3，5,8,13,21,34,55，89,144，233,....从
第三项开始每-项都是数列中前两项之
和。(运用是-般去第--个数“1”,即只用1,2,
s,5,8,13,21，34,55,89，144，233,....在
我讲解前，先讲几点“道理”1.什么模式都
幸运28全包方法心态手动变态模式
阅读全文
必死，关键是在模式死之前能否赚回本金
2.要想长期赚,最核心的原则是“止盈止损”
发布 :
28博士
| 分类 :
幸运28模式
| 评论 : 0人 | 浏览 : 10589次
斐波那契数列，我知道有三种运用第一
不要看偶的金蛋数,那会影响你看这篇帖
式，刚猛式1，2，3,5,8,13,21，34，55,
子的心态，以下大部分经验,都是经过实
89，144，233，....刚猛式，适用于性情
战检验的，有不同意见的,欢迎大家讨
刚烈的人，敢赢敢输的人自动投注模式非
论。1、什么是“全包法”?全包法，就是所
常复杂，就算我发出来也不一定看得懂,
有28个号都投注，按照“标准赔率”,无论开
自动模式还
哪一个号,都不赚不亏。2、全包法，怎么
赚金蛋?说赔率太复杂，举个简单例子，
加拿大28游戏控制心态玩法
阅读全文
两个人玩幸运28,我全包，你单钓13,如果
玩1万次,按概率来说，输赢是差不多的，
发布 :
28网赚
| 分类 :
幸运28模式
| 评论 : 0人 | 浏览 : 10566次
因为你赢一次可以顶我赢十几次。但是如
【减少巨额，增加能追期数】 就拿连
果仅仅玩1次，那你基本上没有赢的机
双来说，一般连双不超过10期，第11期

EXERCISE:
Each record above should be reproduced in full, exactly as it stands.

RESULT OF THE TASK:
3，5,8,13,21,34,55，89,144，233,....从
第三项开始每-项都是数列中前两项之
和。(运用是-般去第--个数“1”,即只用1,2,
s,5,8,13,21，34,55,89，144，233,....在
我讲解前，先讲几点“道理”1.什么模式都
幸运28全包方法心态手动变态模式
阅读全文
必死，关键是在模式死之前能否赚回本金
2.要想长期赚,最核心的原则是“止盈止损”
发布 :
28博士
| 分类 :
幸运28模式
| 评论 : 0人 | 浏览 : 10589次
斐波那契数列，我知道有三种运用第一
不要看偶的金蛋数,那会影响你看这篇帖
式，刚猛式1，2，3,5,8,13,21，34，55,
子的心态，以下大部分经验,都是经过实
89，144，233，....刚猛式，适用于性情
战检验的，有不同意见的,欢迎大家讨
刚烈的人，敢赢敢输的人自动投注模式非
论。1、什么是“全包法”?全包法，就是所
常复杂，就算我发出来也不一定看得懂,
有28个号都投注，按照“标准赔率”,无论开
自动模式还
哪一个号,都不赚不亏。2、全包法，怎么
赚金蛋?说赔率太复杂，举个简单例子，
加拿大28游戏控制心态玩法
阅读全文
两个人玩幸运28,我全包，你单钓13,如果
玩1万次,按概率来说，输赢是差不多的，
发布 :
28网赚
| 分类 :
幸运28模式
| 评论 : 0人 | 浏览 : 10566次
因为你赢一次可以顶我赢十几次。但是如
【减少巨额，增加能追期数】 就拿连
果仅仅玩1次，那你基本上没有赢的机
双来说，一般连双不超过10期，第11期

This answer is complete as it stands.